What is now shown on the OS 1:25,000 map as Black Wood was the site of a coal mine operated by the Woodhall Coal Company.

The mine marker on the Railway Walk records the pit being sunk in 1852 and "not fully exploited" until 1904. It was abandoned in 1944. 193 men were employed in its last year of operation. Archive pictures show the buildings, sifting screens and head gear of the mine, all of which are now gone apart from occasional lumps of masonry between the trees. You can also find part of the wall of the mine’s railway platform at the edge of the mixed woodland that now occupies the site; and it is obvious that the contours of the woodland floor as you walk west are those of the mine bing.
The terrace of cottages along the road west out of Pencaitland is also a legacy from the days of mining. A record in the early 20th century describes these houses and other planned improvements:
The Woodhall Coal Company, Limited, operates on the minerals near the village of Pencaitland. The latest houses erected for the officials and miners, by Mr Reid of Tynholme, are of the three and four room type. The dwellings are as tidy as they are comfortable, and they are to be made even more comfortable by the introduction of bathrooms. Older properties in, the quaint village are also to be brought up to date; plans for an extensive reconstruction scheme have been approved.
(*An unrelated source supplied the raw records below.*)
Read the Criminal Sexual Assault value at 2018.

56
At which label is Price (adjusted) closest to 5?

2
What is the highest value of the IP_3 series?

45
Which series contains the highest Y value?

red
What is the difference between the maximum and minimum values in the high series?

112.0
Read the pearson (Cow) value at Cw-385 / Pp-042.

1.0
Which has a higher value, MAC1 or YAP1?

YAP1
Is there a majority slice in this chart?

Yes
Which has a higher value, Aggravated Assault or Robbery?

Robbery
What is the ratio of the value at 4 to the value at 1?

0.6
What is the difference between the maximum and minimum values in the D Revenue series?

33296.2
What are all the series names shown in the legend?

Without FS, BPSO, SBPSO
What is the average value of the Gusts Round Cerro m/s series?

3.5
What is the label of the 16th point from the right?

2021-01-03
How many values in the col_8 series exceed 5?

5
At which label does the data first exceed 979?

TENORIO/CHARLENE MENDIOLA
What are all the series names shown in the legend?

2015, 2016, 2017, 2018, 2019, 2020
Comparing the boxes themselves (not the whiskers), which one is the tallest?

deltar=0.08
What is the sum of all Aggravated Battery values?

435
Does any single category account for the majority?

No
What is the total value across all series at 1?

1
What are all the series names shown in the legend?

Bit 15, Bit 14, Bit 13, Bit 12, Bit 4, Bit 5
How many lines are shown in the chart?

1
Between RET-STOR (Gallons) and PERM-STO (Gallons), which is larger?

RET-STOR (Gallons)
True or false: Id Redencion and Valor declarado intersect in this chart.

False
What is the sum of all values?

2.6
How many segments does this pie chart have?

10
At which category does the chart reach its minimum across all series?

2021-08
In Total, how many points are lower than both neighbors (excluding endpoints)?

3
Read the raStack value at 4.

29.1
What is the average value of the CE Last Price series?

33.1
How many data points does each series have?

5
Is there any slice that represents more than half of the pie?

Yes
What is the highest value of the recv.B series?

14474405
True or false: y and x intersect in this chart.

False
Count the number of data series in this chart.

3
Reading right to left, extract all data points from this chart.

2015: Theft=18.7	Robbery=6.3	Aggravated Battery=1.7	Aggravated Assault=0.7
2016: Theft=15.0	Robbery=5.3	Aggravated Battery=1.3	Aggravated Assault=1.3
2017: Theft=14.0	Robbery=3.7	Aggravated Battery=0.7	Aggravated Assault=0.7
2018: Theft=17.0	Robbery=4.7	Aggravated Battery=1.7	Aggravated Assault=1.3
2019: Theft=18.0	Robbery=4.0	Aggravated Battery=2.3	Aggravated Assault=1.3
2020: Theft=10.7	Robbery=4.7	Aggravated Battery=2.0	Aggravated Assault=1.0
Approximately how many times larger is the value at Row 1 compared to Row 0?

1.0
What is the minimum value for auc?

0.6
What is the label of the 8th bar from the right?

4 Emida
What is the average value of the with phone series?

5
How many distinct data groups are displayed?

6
Another “Mr Reid”, Thomas Rice Reid, was involved in an attempt to rob the Woodhall Coal Company in the 1920s. Reid was a not very successful criminal and spent most of his life from the age of 14 in jail. When “at work”, he operated by stealing dynamite from mines and using it to blow open safes – and then getting caught. Along with one Patrick Hyland, he was captured in the act of preparing to blow the Woodhall Coal Company’s office safe. Reid compounded the offence by shooting and wounding one of the policemen involved in the arrest. Unusually, despite being caught in the act, he received a formal verdict of “not guilty” in the High Court. He collapsed the day before his trial was due to open and was examined in Saughton Prison by doctors who certified that he had a fatal heart condition and would be likely to die if he appeared in court. He was released from custody for nature to take its course.
You can enter the wood from the Pencaitland Railway Walk on a small path. There is also a parking area and picnic tables in the wood which can be reached by tracks leading off the A6093 just after the point where the Railway Walk crosses the road.